▶ **Exercise brief**:
Write out every line of the entries below as a JSON list of strings, one string per line, with blank lines skipped and the pictures left out.
= = = = =
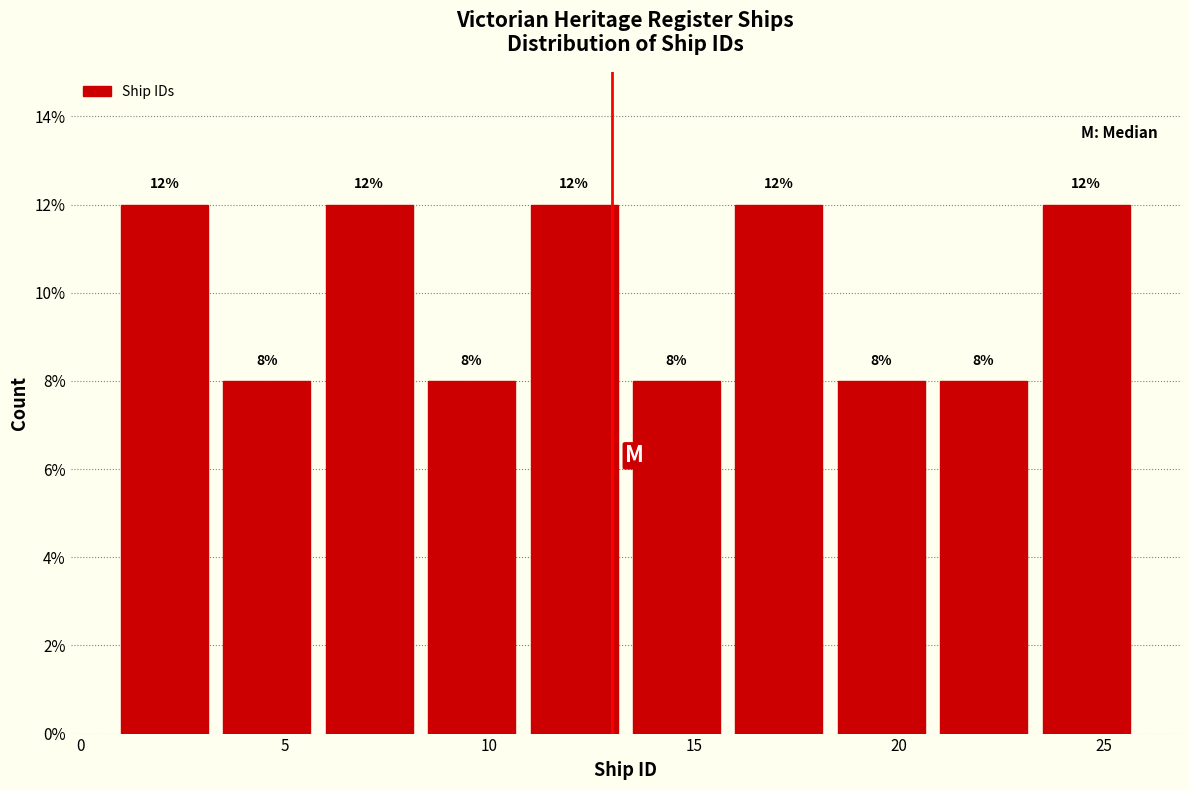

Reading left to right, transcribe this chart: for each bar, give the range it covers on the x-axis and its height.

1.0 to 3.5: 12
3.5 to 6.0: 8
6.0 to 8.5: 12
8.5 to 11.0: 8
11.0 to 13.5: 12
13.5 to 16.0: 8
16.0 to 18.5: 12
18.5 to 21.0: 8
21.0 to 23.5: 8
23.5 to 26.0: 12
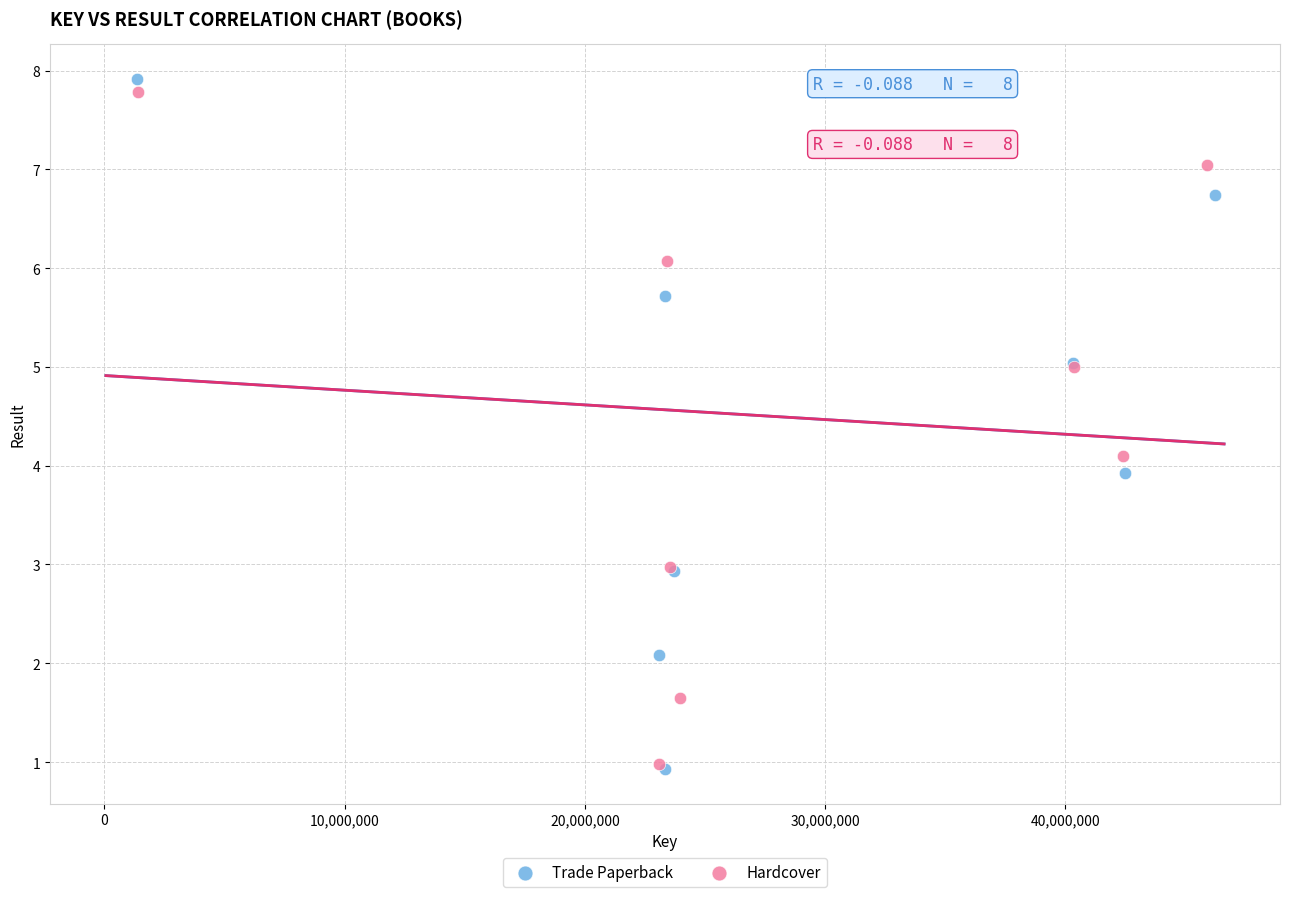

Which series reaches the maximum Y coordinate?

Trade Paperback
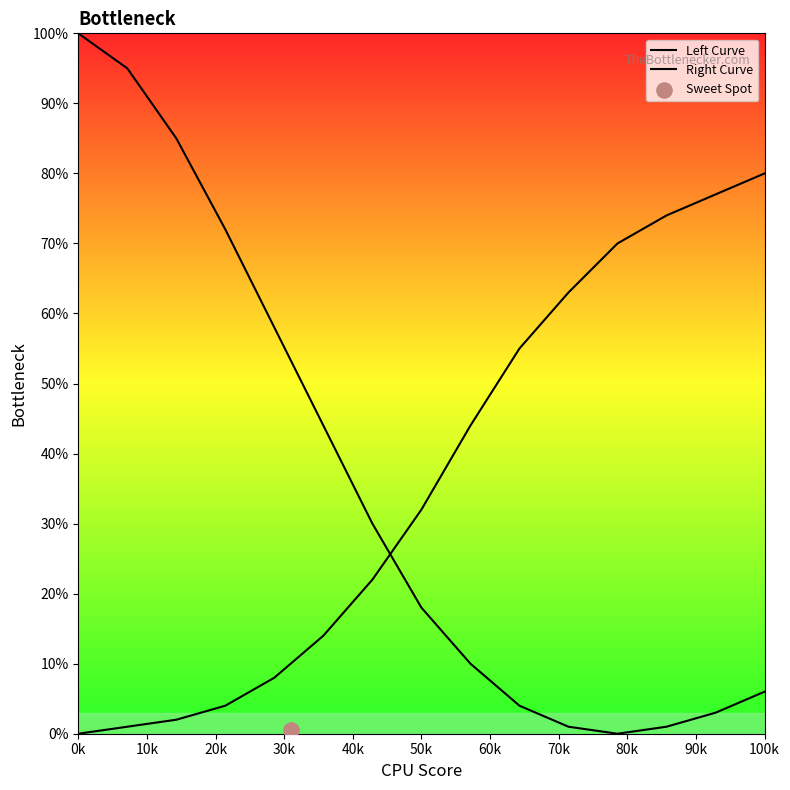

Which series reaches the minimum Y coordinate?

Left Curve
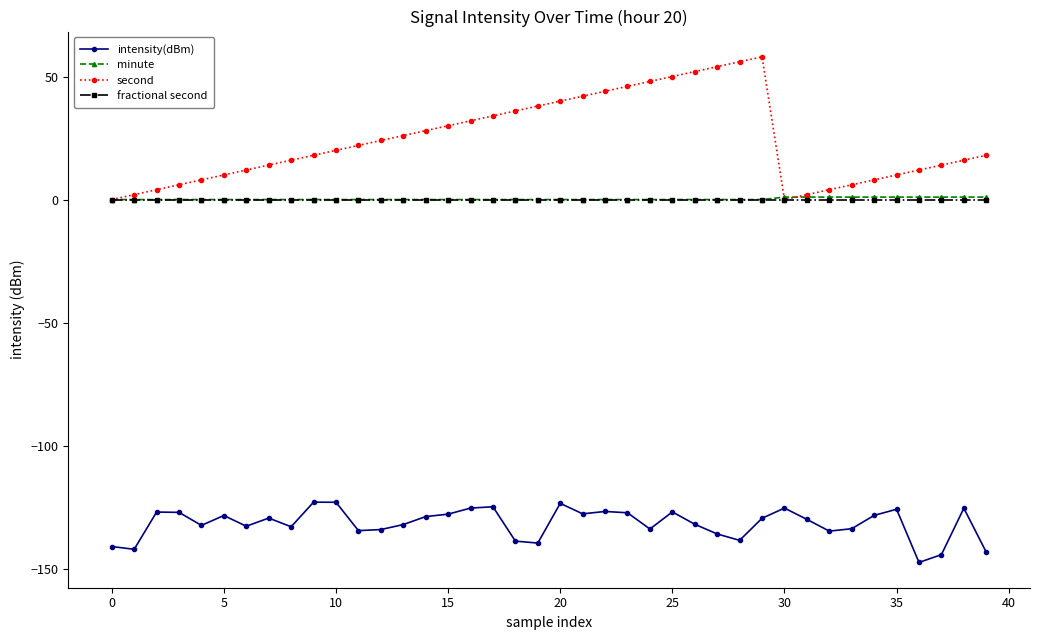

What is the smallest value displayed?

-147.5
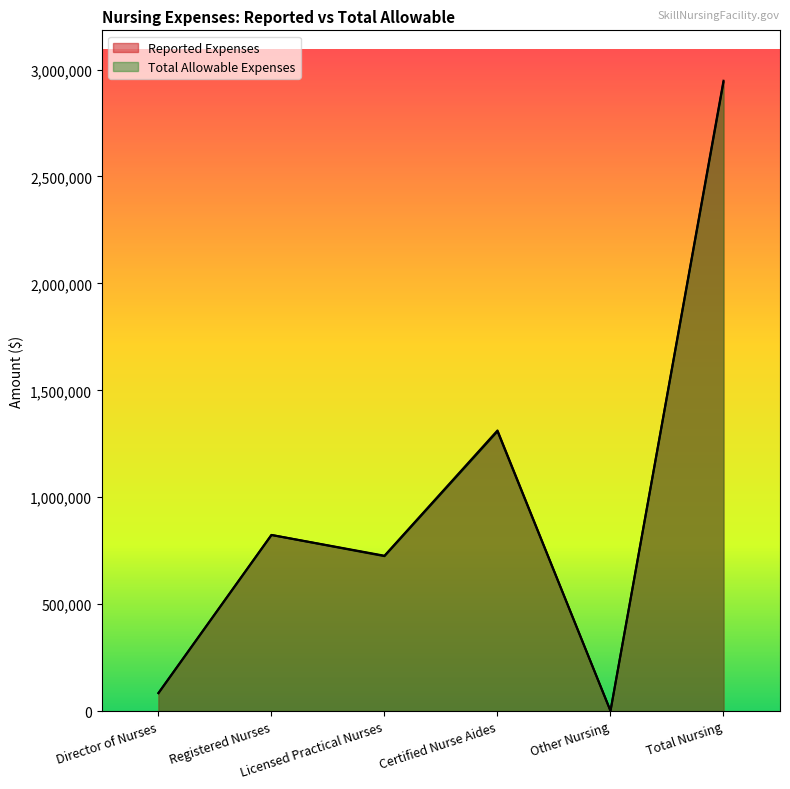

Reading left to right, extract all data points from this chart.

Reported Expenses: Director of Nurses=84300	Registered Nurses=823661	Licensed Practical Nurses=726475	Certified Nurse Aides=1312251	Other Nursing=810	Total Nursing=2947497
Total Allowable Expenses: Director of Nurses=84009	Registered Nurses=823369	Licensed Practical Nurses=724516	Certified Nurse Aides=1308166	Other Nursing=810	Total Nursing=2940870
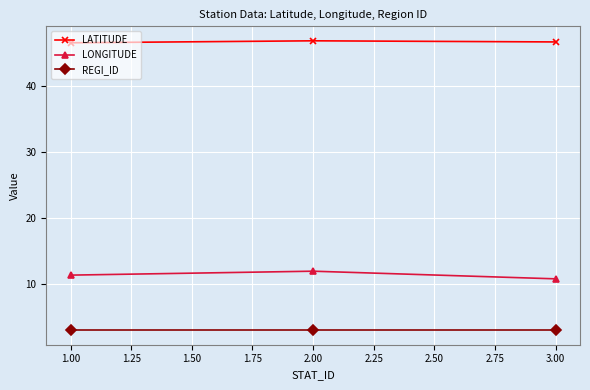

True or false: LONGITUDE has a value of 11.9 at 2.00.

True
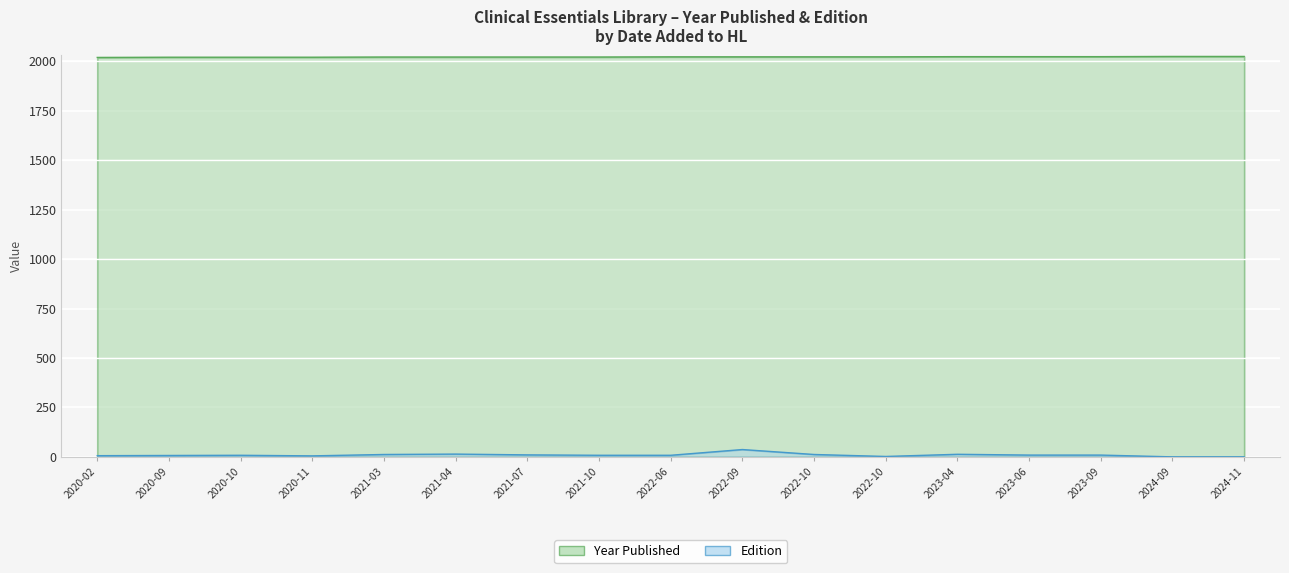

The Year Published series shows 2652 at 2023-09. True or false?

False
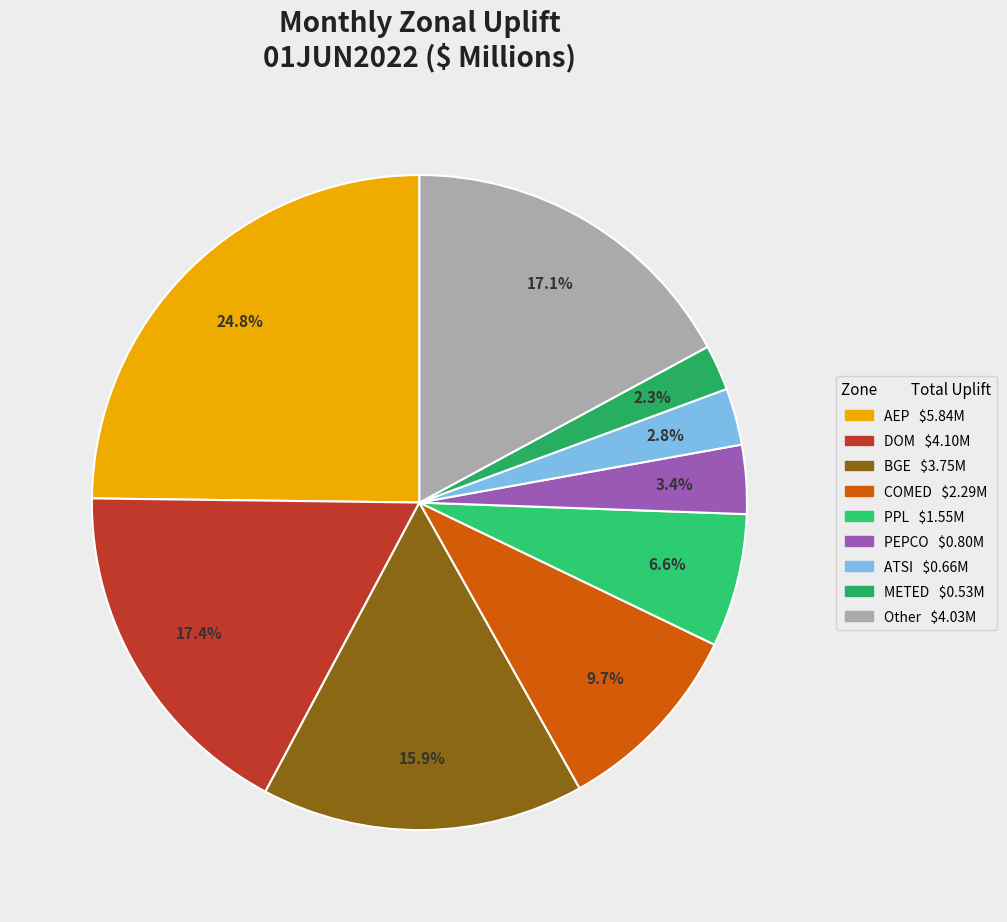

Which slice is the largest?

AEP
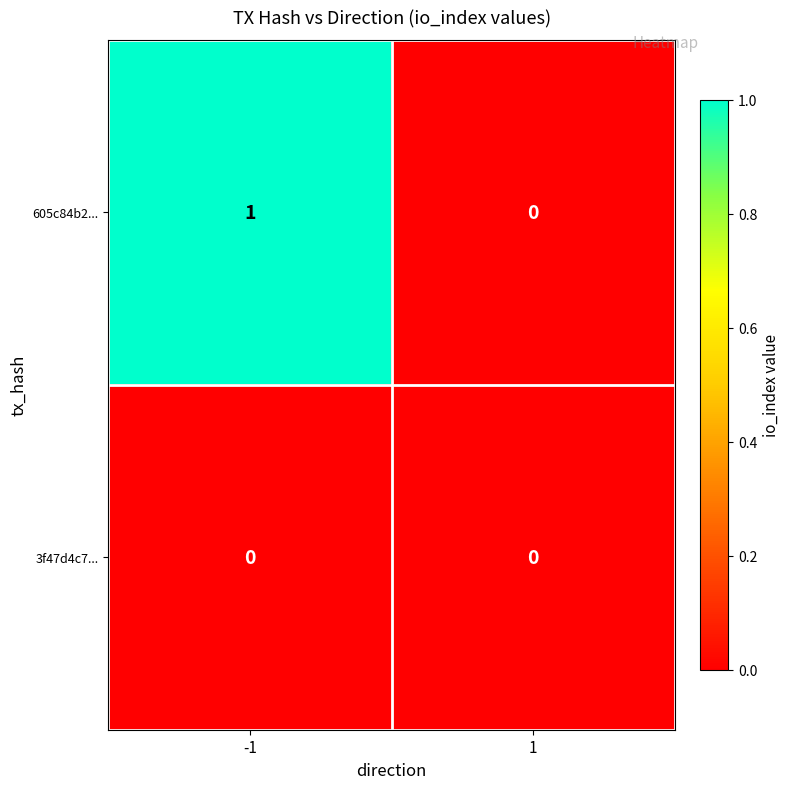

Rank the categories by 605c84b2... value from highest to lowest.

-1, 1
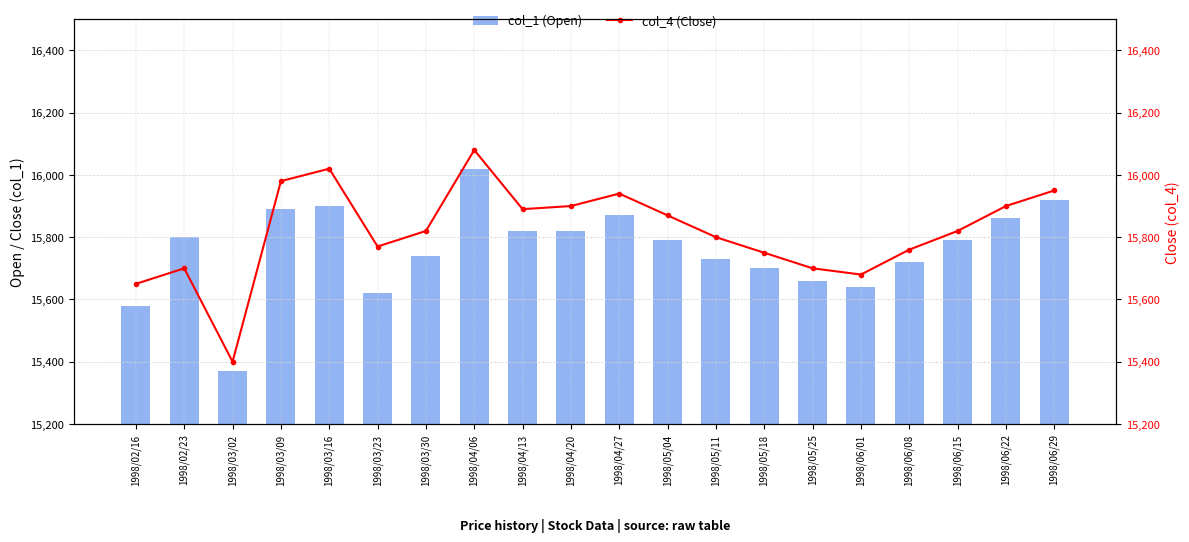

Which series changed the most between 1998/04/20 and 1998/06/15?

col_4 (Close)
= = = = =
▶ **Result**:
[
  "Reading left to right, transcribe this chart: for each bar, give the range it covers on the x-axis and its height.",
  "1.0 to 3.5: 12",
  "3.5 to 6.0: 8",
  "6.0 to 8.5: 12",
  "8.5 to 11.0: 8",
  "11.0 to 13.5: 12",
  "13.5 to 16.0: 8",
  "16.0 to 18.5: 12",
  "18.5 to 21.0: 8",
  "21.0 to 23.5: 8",
  "23.5 to 26.0: 12",
  "Which series reaches the maximum Y coordinate?",
  "Trade Paperback",
  "Which series reaches the minimum Y coordinate?",
  "Left Curve",
  "What is the smallest value displayed?",
  "-147.5",
  "Reading left to right, extract all data points from this chart.",
  "Reported Expenses: Director of Nurses=84300\tRegistered Nurses=823661\tLicensed Practical Nurses=726475\tCertified Nurse Aides=1312251\tOther Nursing=810\tTotal Nursing=2947497",
  "Total Allowable Expenses: Director of Nurses=84009\tRegistered Nurses=823369\tLicensed Practical Nurses=724516\tCertified Nurse Aides=1308166\tOther Nursing=810\tTotal Nursing=2940870",
  "True or false: LONGITUDE has a value of 11.9 at 2.00.",
  "True",
  "The Year Published series shows 2652 at 2023-09. True or false?",
  "False",
  "Which slice is the largest?",
  "AEP",
  "Rank the categories by 605c84b2... value from highest to lowest.",
  "-1, 1",
  "Which series changed the most between 1998/04/20 and 1998/06/15?",
  "col_4 (Close)"
]